Visitors to the Cloudflare sites faced 502 errors on July 2 2019, according to a blog post by the company.
A post written by John Graham-Cumming, CTO of Cloudflare, was published after a 30-minute outage affected Cloudflare's network, resulting in downtime on its sites. The issues were caused by a massive spike in CPU utilization on the company's network, which was a result of a “bad software deploy.” According to Graham-Cumming, once the deployment was rolled back, service returned to normal.
“This was not an attack (as some have speculated) and we are incredibly sorry that this incident occurred,” writes Graham-Cumming. “Internal teams are meeting as I write performing a full post-mortem to understand how this occurred and how we prevent this from ever occurring again.”

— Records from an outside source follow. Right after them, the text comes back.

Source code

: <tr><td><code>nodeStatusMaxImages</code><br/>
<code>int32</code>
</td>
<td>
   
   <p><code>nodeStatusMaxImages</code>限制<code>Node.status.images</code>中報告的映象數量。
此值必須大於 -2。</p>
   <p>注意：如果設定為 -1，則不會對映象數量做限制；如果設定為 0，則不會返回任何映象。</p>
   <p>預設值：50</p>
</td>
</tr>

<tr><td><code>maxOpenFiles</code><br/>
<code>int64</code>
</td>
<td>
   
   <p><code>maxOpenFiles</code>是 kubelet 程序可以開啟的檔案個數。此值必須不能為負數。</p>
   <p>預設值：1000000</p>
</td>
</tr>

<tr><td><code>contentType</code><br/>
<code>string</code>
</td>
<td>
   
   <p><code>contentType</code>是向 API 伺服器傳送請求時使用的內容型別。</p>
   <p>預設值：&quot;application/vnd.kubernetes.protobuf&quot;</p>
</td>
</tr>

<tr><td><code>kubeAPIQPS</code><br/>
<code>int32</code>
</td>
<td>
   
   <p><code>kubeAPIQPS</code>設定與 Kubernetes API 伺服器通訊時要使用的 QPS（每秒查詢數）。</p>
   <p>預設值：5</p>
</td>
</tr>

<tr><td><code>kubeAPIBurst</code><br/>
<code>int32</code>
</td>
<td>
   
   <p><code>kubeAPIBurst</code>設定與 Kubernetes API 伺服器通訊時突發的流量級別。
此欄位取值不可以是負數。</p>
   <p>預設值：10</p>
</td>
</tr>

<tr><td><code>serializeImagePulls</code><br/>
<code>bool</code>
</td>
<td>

Starting at 13:42 UTC, Cloudflare experienced a global outage across its network which meant visitors to its proxied domains faced “Bad Gateway errors.” The deployment of a single misconfigured rule within the Cloudflare Web Application Firewall (WAF) during a routine deployment of new Cloudflare WAF Managed rules was the cause. According to the company's blog post, the intent of these new rules was to improve the blocking of inline JavaScript that is used in attacks. However, one of the rules “contained a regular expression that caused CPU to spike to 100% on its machines worldwide” causing traffic to drop by 82%.
“We make software deployments constantly across the network and have automated systems to run test suites and a procedure for deploying progressively to prevent incidents,” wrote Graham-Cumming. “Unfortunately, these WAF rules were deployed globally in one go and caused today’s outage.
“We recognize that an incident like this is very painful for our customers. Our testing processes were insufficient in this case and we are reviewing and making changes to our testing and deployment process to avoid incidents like this in the future.”